They lived with the ache of wanting children and not having any. They moved a lot, which, is stressful and trying all on it’s own.
But they moved with tons of people, animals, possessions and they moved in a time of crisis--a severe drought. These are all massive pressures that don’t set a marriage up for wedded bliss.
Then Abraham’s fear got the best of him and he lied about Sarah not being his wife in order to save his own skin from Pharaoh who had taken a shine to her. The New Testament tells us that somehow Sarah trusted without fear.
Your adornment must not be merely external—braiding the hair, and wearing gold jewelry, or putting on dresses; but let it be the hidden person of the heart, with the imperishable quality of a gentle and quiet spirit, which is precious in the sight of God. For in this way in former times the holy women also, who hoped in God, used to adorn themselves, being submissive to their own husbands; just as Sarah obeyed Abraham, calling him lord, and you have become her children if you do what is right without being frightened by any fear. 1 Peter 3:3-6 NAS
The context of the passage is how the beauty of a gentle and quiet spirit is of great value in the sight of the Lord. And Sarah’s trusting heart toward God and her husband are the illustration Scripture provides.
Trust beautifies us and our marriage.
I’ve often wondered how in the world their marriage weathered the mistakes the two of them thrust on each other. If we could have Bible couples come and give a marriage retreat, I’d love to hear from those two! They lived in love with each other and the Lord through their mistakes--and they both made some huge ones!
I’m not dogmatic about it, but I think the ingredient that gives us the ability to hold on to love through those times is trust.
During a particularly trying time in our life, the Lord pointed out how my lack of trust was actually a lack of love. First Corinthians tells us that, “Love believes the best” as it is translated in the ESV. I like that rendering of the Greek, to "believe the best.”
To have someone believe the best about us is something we all need in this life. And if it isn’t us believing the best for our spouse, then who will be that person in their life?
When we have walked through those dark tunnels, my trust in God’s character and trust in my husband’s character were tested and ultimately it was resettling my heart in that trust of who God is and who He made my man to be that made room for reconciliation, hope, grace, and love to flourish between us again.
It’s a private matter that leaks out publicly. When there is trust between spouses and their God, it shows. When it’s not there, it shows too. Painfully.
Abraham and Sarah became known as the father and mother of our faith. Their ability to trust God and one another through all life’s twists and turns was central to the Lord using their marriage to draw others to Him.

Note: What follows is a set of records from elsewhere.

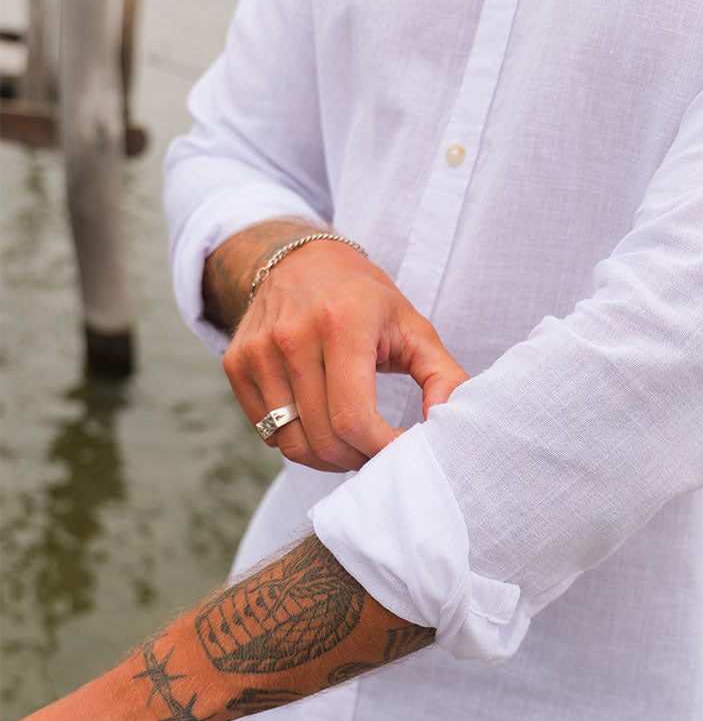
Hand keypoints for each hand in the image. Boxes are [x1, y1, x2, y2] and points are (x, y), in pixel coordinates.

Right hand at [222, 239, 468, 471]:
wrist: (300, 261)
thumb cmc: (366, 300)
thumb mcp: (414, 326)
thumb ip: (443, 377)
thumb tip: (447, 424)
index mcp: (342, 323)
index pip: (355, 419)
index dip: (382, 449)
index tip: (402, 451)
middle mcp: (293, 336)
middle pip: (325, 438)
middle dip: (359, 459)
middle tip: (378, 452)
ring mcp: (258, 352)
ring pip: (293, 444)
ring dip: (329, 459)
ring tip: (353, 444)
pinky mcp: (237, 364)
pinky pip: (269, 433)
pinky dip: (299, 443)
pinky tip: (321, 427)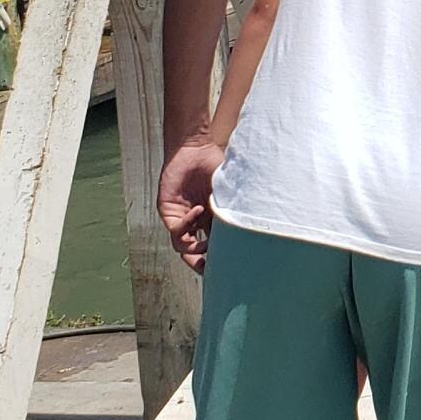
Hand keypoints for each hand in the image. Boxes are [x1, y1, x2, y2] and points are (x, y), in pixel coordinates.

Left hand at [158, 133, 223, 271]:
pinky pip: (176, 229)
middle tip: (212, 270)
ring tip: (207, 245)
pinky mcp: (168, 212)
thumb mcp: (229, 191)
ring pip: (183, 247)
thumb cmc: (214, 164)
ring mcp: (181, 219)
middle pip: (196, 253)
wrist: (194, 149)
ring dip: (195, 250)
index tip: (230, 265)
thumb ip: (234, 208)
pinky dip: (188, 224)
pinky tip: (199, 211)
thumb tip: (253, 228)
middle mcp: (196, 223)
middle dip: (202, 265)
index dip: (220, 256)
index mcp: (212, 220)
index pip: (215, 245)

Photo Credit: ©Unsplash/Jonathan J Castellon
3. Centering Your Marriage around God and Others Propels Your Marriage into Ministry
Paul, having remained many days longer, took leave of the brethren and put out to sea for Syria, and with him were Priscilla and Aquila…Now a Jew named Apollos, an Alexandrian by birth, an eloquent man, came to Ephesus; and he was mighty in the Scriptures. This man had been instructed in the way of the Lord; and being fervent in spirit, he was speaking and teaching accurately the things concerning Jesus, being acquainted only with the baptism of John; and he began to speak out boldly in the synagogue. But when Priscilla and Aquila heard him, they took him aside and explained to him the way of God more accurately. And when he wanted to go across to Achaia, the brethren encouraged him and wrote to the disciples to welcome him; and when he had arrived, he greatly helped those who had believed through grace, for he powerfully refuted the Jews in public, demonstrating by the Scriptures that Jesus was the Christ. Acts 18:18, 24-28
When Paul needed work to support himself, he made tents and ended up working and lodging with Pricilla and Aquila. Later, they accompanied him on a missionary journey and ended up staying in one city while Paul went on to another.
The two of them encouraged and corrected a young, passionate believer who then went on to evangelize more people for Christ. They are an amazing example that every godly couple should learn from and aspire to be like.
Be that couple that works together to build up others! This marriage team poured into Paul and also exhorted a younger-in-faith Christian man who went on to be an evangelist.
Our marriages can be an oasis of refreshment and encouragement to others if we fix our focus on kingdom purposes. They weren’t out looking for God’s work, He brought it to them. They were simply available and willing.
Spend time praying for the Lord to ready your marriage for His work and then wait expectantly!
God’s design for marriage beautifully reflects who He is and when we seek to honor Him with our relationship, He is faithful to show Himself to us and through us!